___ Records supplied

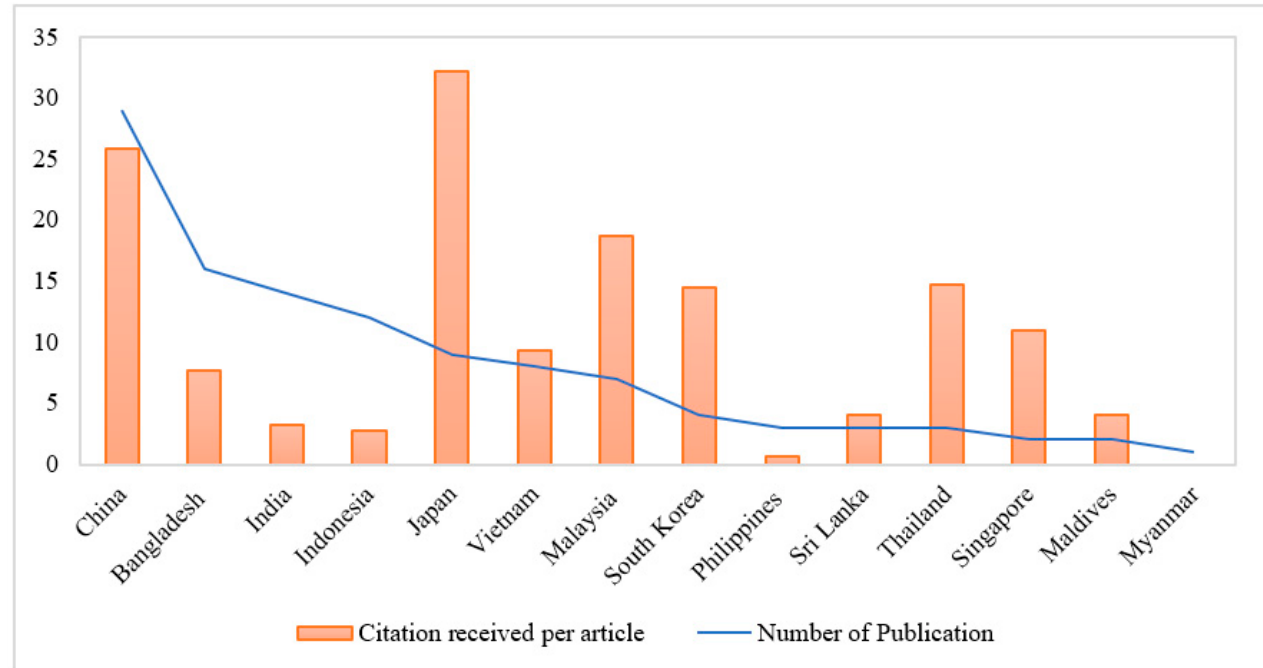
Figure 4. The number of publications and citation impact per publication by research country (2010 to 2022).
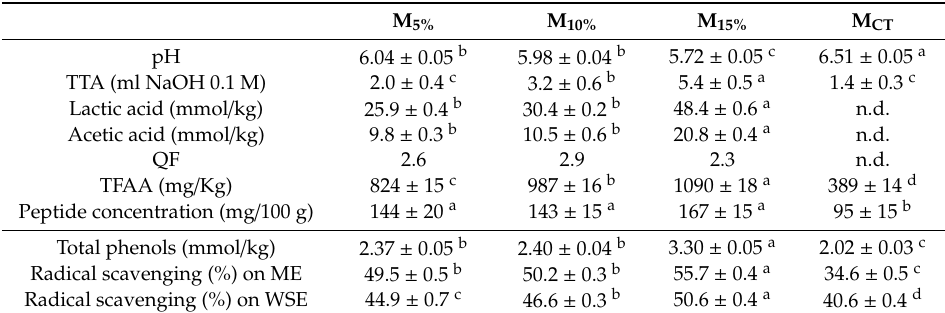
Table 2. Biochemical characteristics and antioxidant activity of the te ff mu ffi ns: M 5% , mu ffi n containing 5% (wt / wt) type-I sourdough; M 10% , mu ffi n containing 10% (wt / wt) type-I sourdough; M 15% , mu ffi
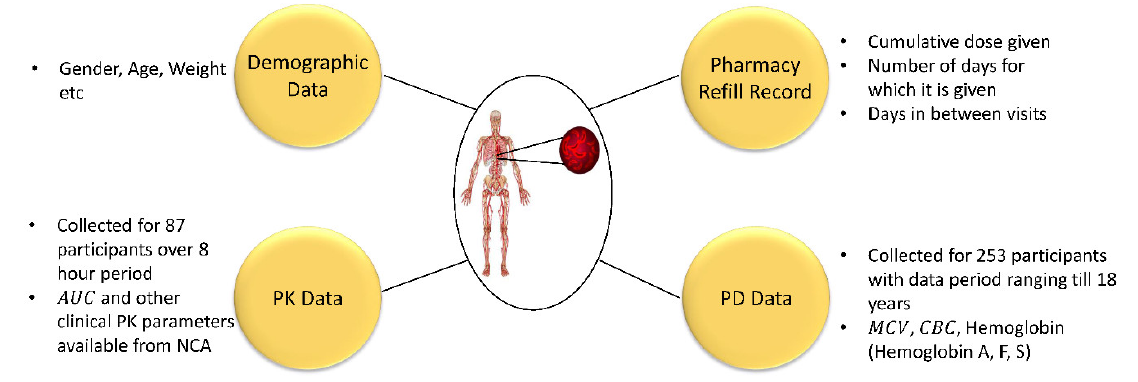
Figure 1. Description of HUSTLE participants’ data components. Table 1. Summary of participants with SCD characteristics.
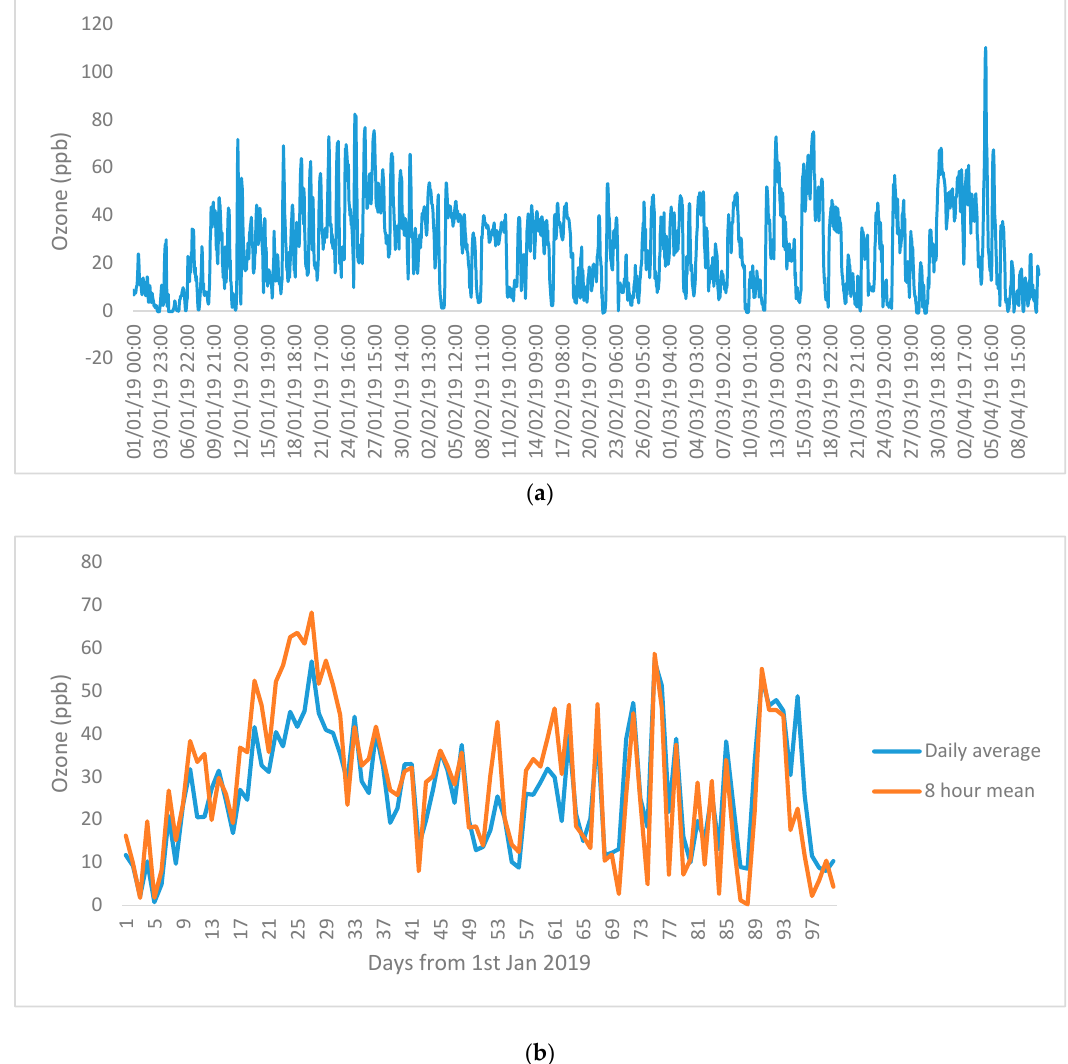
Figure 3. ( a ) Hourly ozone level in ppb and ( b ) daily mean O 3 and 8 h mean ozone (9 a.m. to 5 p.m.) recorded at the Ozone Garden (latitude 22.4248° and longitude 114.2068°) from 1 January to 10 April 2019 using a Teledyne 400 ozone analyzer.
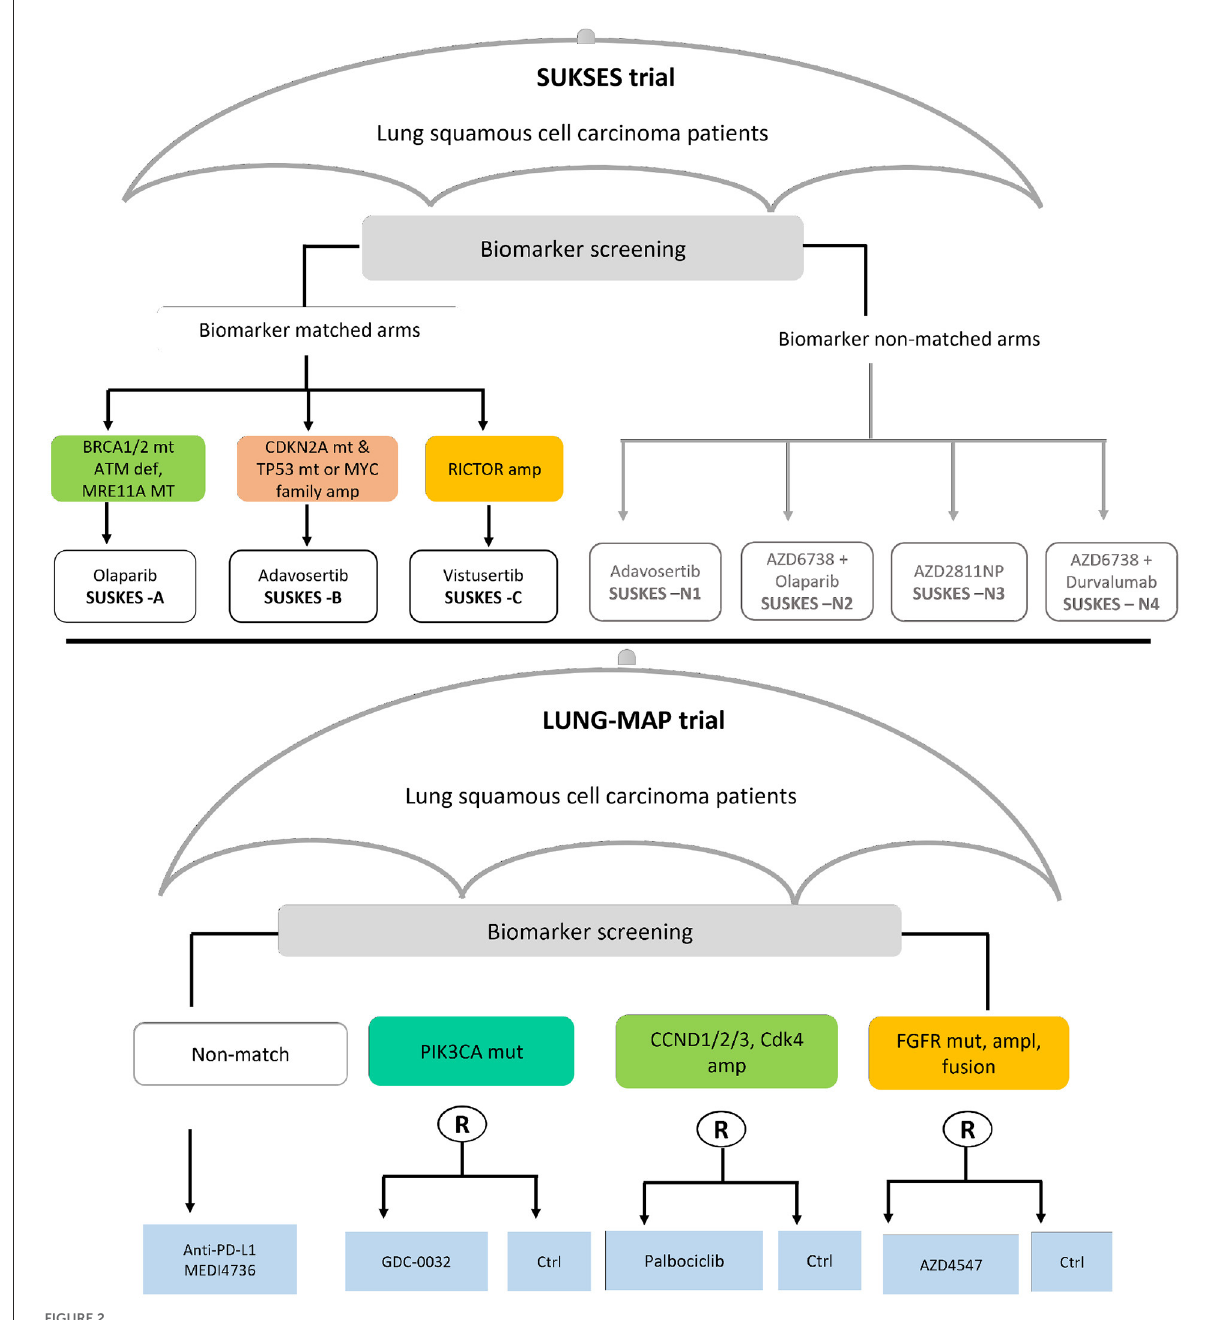
FIGURE2 Two examples of real umbrella trials featuring distinct designs. The schema in the top panel depicts the small cell lung cancer umbrella korea studies (SUKSES–NCT02688894) trial. The bottom panel demonstrates the study schema of the lung cancer master protocol (Lung-MAP–NCT03851445)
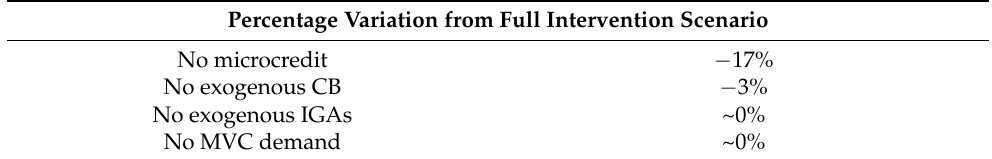
Figure 3. Effectiveness of listed scenarios. Each scenario is built by deactivating the effect of one complementary action. (MVC—Matembwe Village company; CB—capacity building; IGAs—income generating activities). Table 3. Quantitative results for different complementary activities, ranked with respect to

______

• Try it
Render the records above word for word and leave the pictures out.

• Answer to the problem
Figure 4. The number of publications and citation impact per publication by research country (2010 to 2022).
Table 2. Biochemical characteristics and antioxidant activity of the te ff mu ffi ns: M 5% , mu ffi n containing 5% (wt / wt) type-I sourdough; M 10% , mu ffi n containing 10% (wt / wt) type-I sourdough; M 15% , mu ffi
Figure 1. Description of HUSTLE participants’ data components. Table 1. Summary of participants with SCD characteristics.
Figure 3. ( a ) Hourly ozone level in ppb and ( b ) daily mean O 3 and 8 h mean ozone (9 a.m. to 5 p.m.) recorded at the Ozone Garden (latitude 22.4248° and longitude 114.2068°) from 1 January to 10 April 2019 using a Teledyne 400 ozone analyzer.
FIGURE2 Two examples of real umbrella trials featuring distinct designs. The schema in the top panel depicts the small cell lung cancer umbrella korea studies (SUKSES–NCT02688894) trial. The bottom panel demonstrates the study schema of the lung cancer master protocol (Lung-MAP–NCT03851445)
Figure 3. Effectiveness of listed scenarios. Each scenario is built by deactivating the effect of one complementary action. (MVC—Matembwe Village company; CB—capacity building; IGAs—income generating activities). Table 3. Quantitative results for different complementary activities, ranked with respect to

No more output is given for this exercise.